Oh, Love That Will Not Let Me Go: On My Conversion to Catholicism

There is no way to "return to the faith of your childhood," not really, not unless you've just woken from a decades-long and absolutely literal coma . . . If you believe at fifty what you believed at fifteen, then you have not lived—or have denied the reality of your life. ~ Christian Wiman, My Bright Abyss

The first few months after our then two-and-a-half-year-old foster daughter was placed in our home, she resisted affection. When I rocked her to sleep at night, she would wiggle away from me, never snuggling face-to-face or chest-to-chest. I would hold her tighter until she gave up and leaned against me.

One night, when my husband David was out of town, D's grief at her previous losses (of her birth parents, of her former foster family) seemed too much for her to bear. She had a meltdown when I told her that she had to stop brushing her teeth (she had been brushing for ten minutes, rather than go to bed). She threw her Barbie toothbrush across the slate bathroom floor and started wailing so loudly that I feared the neighbors would think I was torturing her. I tried to pick her up, all thirty-five pounds of her toddler chubbiness, but she was too strong and she pounded my chest until I let her go.

I followed her around the condo for thirty minutes, trying to calm her down. Finally, I corralled her into her bedroom and closed the door. I sat on her pink flowered rug and once again tried to hold her. She was so exhausted that she let me squeeze my arms around her chubby brown limbs. Still, she squirmed, but I held her tight, I felt the pounding of her heart, and the sweat on her cheek.

"Are you sad?" I asked. She nodded her head as she continued to sob.

"You're safe here," I said. "You have so many people who love you. So many people. I will hold you tight until you believe it."

During the year following her placement with us, we tried to keep a regular schedule. We put her into a good structured daycare. At home we created routines and rituals. We ate lunch at noon, had naptime at 2:00, and bedtime was strictly at 8:00 pm. The bedtime rituals were always the same.

Within the combination of our embrace and solid structure, she didn't have to worry about what was coming next. She had the boundaries she needed in order to thrive. A container to work out her grief. A safe place to feel what she needed to feel.

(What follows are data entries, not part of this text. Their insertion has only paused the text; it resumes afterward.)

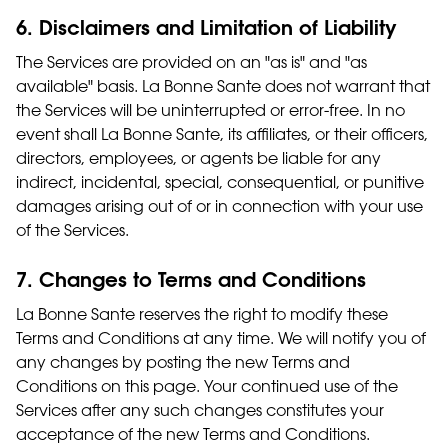
6. Disclaimers and Limitation of Liability
The Services are provided on an "as is" and "as
available" basis. La Bonne Sante does not warrant that
the Services will be uninterrupted or error-free. In no
event shall La Bonne Sante, its affiliates, or their officers,
directors, employees, or agents be liable for any
indirect, incidental, special, consequential, or punitive
damages arising out of or in connection with your use
of the Services.
7. Changes to Terms and Conditions
La Bonne Sante reserves the right to modify these
Terms and Conditions at any time. We will notify you of
any changes by posting the new Terms and
Conditions on this page. Your continued use of the
Services after any such changes constitutes your
acceptance of the new Terms and Conditions.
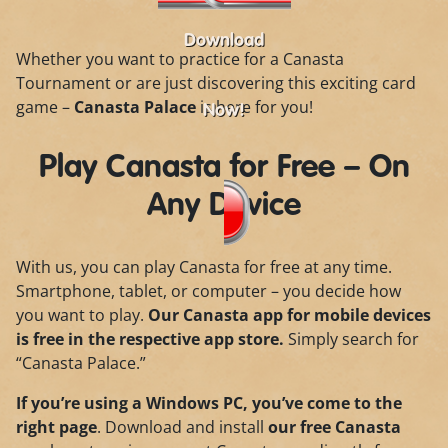
Download
Whether you want to practice for a Canasta
Tournament or are just discovering this exciting card
game –
Canasta Palace
is here for you!
Now!
Play Canasta for Free – On
Any Device
With us, you can play Canasta for free at any time.
Smartphone, tablet, or computer – you decide how
you want to play.
Our Canasta app for mobile devices
is free in the respective app store.
Simply search for
“Canasta Palace.”
If you’re using a Windows PC, you’ve come to the
right page
. Download and install
our free Canasta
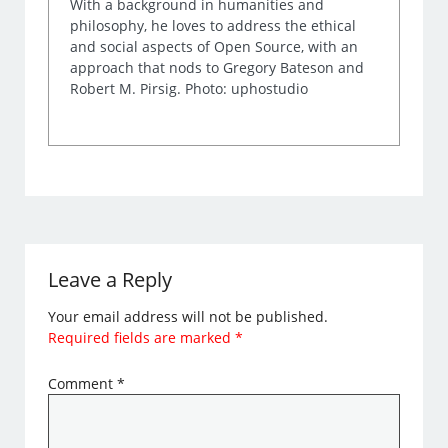
With a background in humanities and
philosophy, he loves to address the ethical
and social aspects of Open Source, with an
approach that nods to Gregory Bateson and
Robert M. Pirsig. Photo: uphostudio
Leave a Reply
Your email address will not be published.
Required fields are marked
*
Comment
*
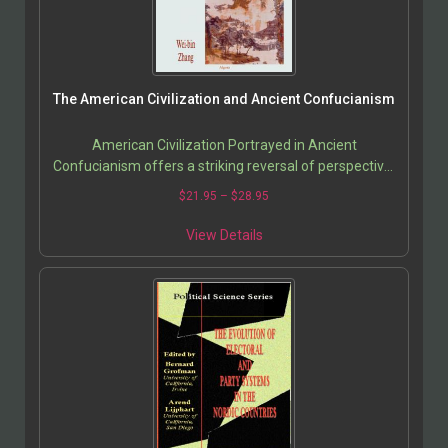
The American Civilization and Ancient Confucianism
American Civilization Portrayed in Ancient
Confucianism offers a striking reversal of perspective:
instead of judging China by Western standards, Wei-
$
21.95
–
$
28.95
Bin…
View Details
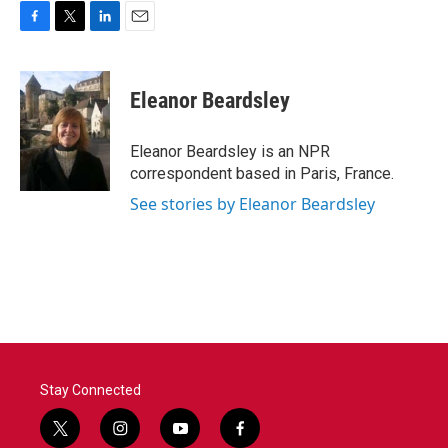
F
T
L
E
a
w
i
m
c
i
n
a
e
t
k
i
Eleanor Beardsley
b
t
e
l
o
e
d
o
r
I
Eleanor Beardsley is an NPR
k
n
correspondent based in Paris, France.
See stories by Eleanor Beardsley
Stay Connected
t
i
y
f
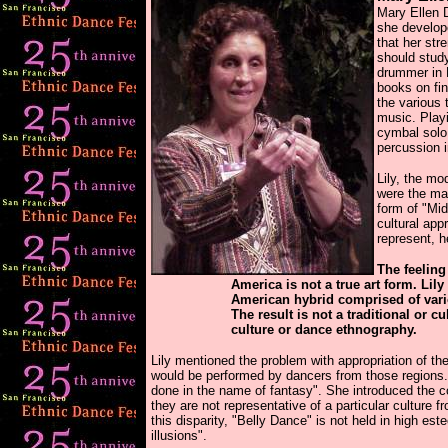
Mary Ellen D
she develop
that her str
should stud
drummer in M
books on fin
the various 
music. Playi
cymbal solo
percussion 
Lily, the mo
were the ma
form of "Mid
cultural app
represent, 
The feeling
America is not a true art form. Lil
American hybrid comprised of vari
The result is not a traditional or c
culture or dance ethnography.
Lily mentioned the problem with appropriation of 
would be performed by dancers from those regions
done in the name of fantasy". She introduced the co
they are not representative of a particular culture 
this disparity, "Belly Dance" is not held in high es
illusions".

It's not just hurting children who thrive in structure. What might seem like stifling limitations at first can be a path to freedom. Poets work within structure. Writers have a word count they need stay within. Artists learn the rules of painting realistically before they can launch into abstraction.

I think of this when I try to explain to people why I became Catholic.

There are many reasons why I converted. But it seems ironic that a free spirit like me, who doesn't like hierarchy, routine, and structure ended up in the Catholic tradition.

But I changed. And circumstances changed.

The non-denominational churches that I had attended for years, and where I had learned so much and found deep community, were now like a baggy, shapeless coat. While I once thrived in unstructured, ever-changing worship services, now they left me feeling empty and bored and anxious. While at one time I craved long exegetical sermons that fed my intellectual hunger, now I felt I would never get all of my questions answered—and that God was a total mystery to me. Where I once longed for the newest and latest, I now longed for the depth and stability of tradition.

I started craving this stability even more when I was laid off from my job during the recession. Inconveniently, my husband was in graduate school, changing careers. We had to put a long-awaited adoption on hold. Our finances were pure chaos. We tried to stay afloat while David finished school, but it was dicey. We often wondered where we would find the money for groceries, or how we'd pay the mortgage. And we questioned if we would ever become parents. It was a time I found that I doubted God really loved me, or if there even was a God.

I knew I needed to find my way back to faith. I was a lot like my daughter back then. Fighting against the love that God wanted to give me. Doubting that anyone loved me. Crazy with the fear of not having dreams fulfilled. Wondering if I was worthy. Feeling like I belonged nowhere and that I'd never find a spiritual home.

Then one day I stepped into the oldest public building in Chicago, a Catholic church built by working-class Irish immigrants in the 1850s. It had century-old stained glass, and had survived the Great Chicago Fire. The walls were intricately painted in Celtic designs in pastel colors, and the steps to the altar were marble. The beauty of this place is worthy of my faith, I thought.

As my husband and I started attending Mass every week, I participated in the ancient rhythm of the liturgy. I said the Nicene Creed, and the Lord's Prayer, and listened to the scripture readings and homily, and shyly made the Sign of the Cross for the first time. I gazed up at the icons of the saints that lined the walls.